Writer Lizzie Hopley has given herself as performer, already on stage when the audience comes in, the challenge of sustaining our interest in a piece that takes a long time to disclose its plot and gives her no other characters to interact with, except on her mobile. At the performance I saw, with a very thin house peopled largely by critics, if one could judge by the number of notepads, she succeeded only because she never let up for a moment.

Pramface is a girl, a female chav - a chavette. The word is used, apparently, to identify someone whose looks are 'more suited to pushing a pram round a housing estate'. This girl is obsessed with celebrities, not any single one but all those faces in the gossip magazines. She takes the lot - piled in their hundreds around and on a metal desk, along with boxes of Cheerios, from which she snacks from time to time. They form the set designed by director Sarah Chew.

Pramface doesn't seem to be interested in her celebs' lives. She just cuts out photographs and sticks them in her many scrap books under headings she invents to match different looks.

Which faces fit being 'celebrities'? Which don't? Was that the problem for her neighbour, young Danny Wells? Up for Star Search, a TV talent show like Pop Idol, not only has he been chucked out as lacking the 'It Factor' but a magazine has labelled him as 'Arcade face' - no celeb he, his face is more suited to playing slot machines in penny arcades.

Slipping off Pramface's jacket Hopley also plays the pretentiously overdressed editor responsible. (The setting's metal desk is part of her life, not Pramface's.) We see her bullying an editorial meeting and on the telephone to 14-year old Danny's mother after he has slashed his face and cut out his tongue, gaining celebrity of a kind. She pretends concern but wants a ghoulish story.

Pramface doesn't seem to get on with the neighbour in the flat beneath, she periodically turns up her radio to remind her not to overdo the noise down there. It is only slowly that we realise it is not a neighbour but the journalist herself, kidnapped and kept imprisoned after being got there with the bait of an interview. It was Pramface pretending to be Danny's mother Cherie who had been on the phone.

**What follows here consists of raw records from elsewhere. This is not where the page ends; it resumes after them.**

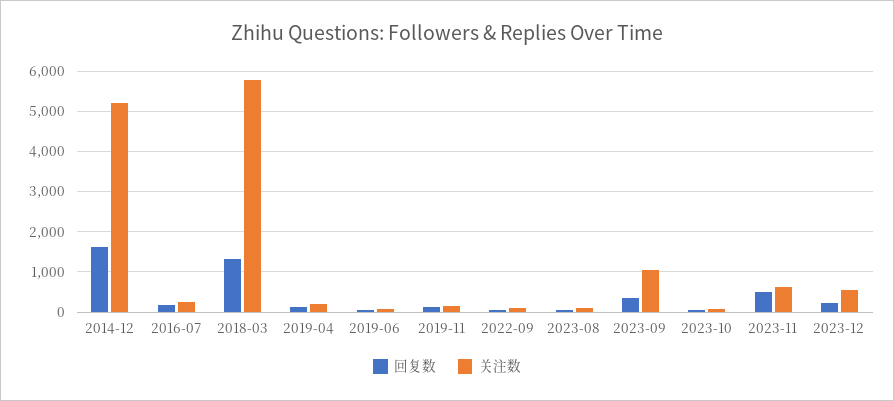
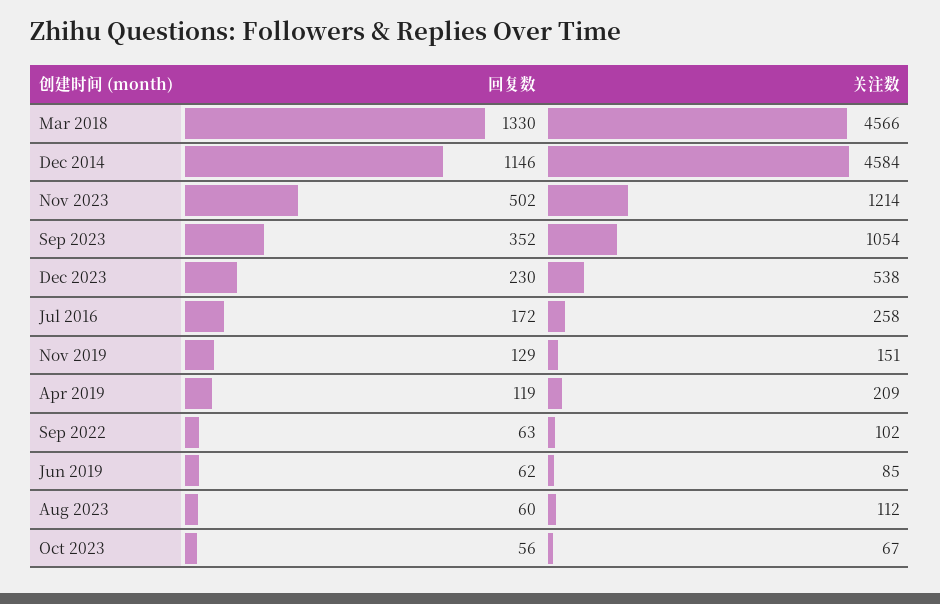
  {
    "回复数": {
-     "2014-12": 1600,
+     "2014-12": 1146,
      "2016-07": 172,
      "2018-03": 1330,
      "2019-04": 119,
      "2019-06": 62,
      "2019-11": 129,
      "2022-09": 63,
      "2023-08": 60,
      "2023-09": 352,
      "2023-10": 56,
      "2023-11": 502,
      "2023-12": 230
    },
    "关注数": {
-     "2014-12": 5200,
+     "2014-12": 4584,
      "2016-07": 258,
-     "2018-03": 5800,
+     "2018-03": 4566,
      "2019-04": 209,
      "2019-06": 85,
      "2019-11": 151,
      "2022-09": 102,
      "2023-08": 112,
      "2023-09": 1054,
      "2023-10": 67,
-     "2023-11": 600,
+     "2023-11": 1214,
      "2023-12": 538
    }
  }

It is a nice little twist and, of course, it is good to see the exploiting media get their come-uppance - but what happens next? The play ends before it has to face that problem.

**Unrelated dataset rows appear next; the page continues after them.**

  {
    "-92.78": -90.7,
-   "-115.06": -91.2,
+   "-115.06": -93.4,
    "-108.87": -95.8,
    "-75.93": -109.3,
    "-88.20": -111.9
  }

What Hopley does do is make us accept Pramface on her own terms. We don't get a chance to find her funny, the performance is so relentlessly in-yer-face. Even the journalist, though more of a caricature, is so out of her depth and living by knee-jerk reaction in her media world that it she more sad than comic.

At an hour long, this piece holds; but that is about as long as it could do so. I can't help wondering what was discovered at those Southwark workshops: it doesn't give us much illumination on either character's life. It never gives us a confrontation. The issues it raises are left to us to think about: the play does not explore them.

I can see why it had such a success in Edinburgh. Rushing from venue to venue and packing in as many shows as possible, Hopley's attack would seem even more forceful and refreshing, especially when set against an increasing proportion of stand up comics at the Festival and on the Fringe. The tendency to shorter and shorter plays, especially when one-person shows, is making the play move much closer to revue sketch and the stand-up and too often reducing both content and storytelling.

If you are close to the Warehouse, or wherever else it may be playing in future, it is worth your attention but probably not really worth the effort of crossing from the other side of London to see it unless you are as theatre obsessed as I am.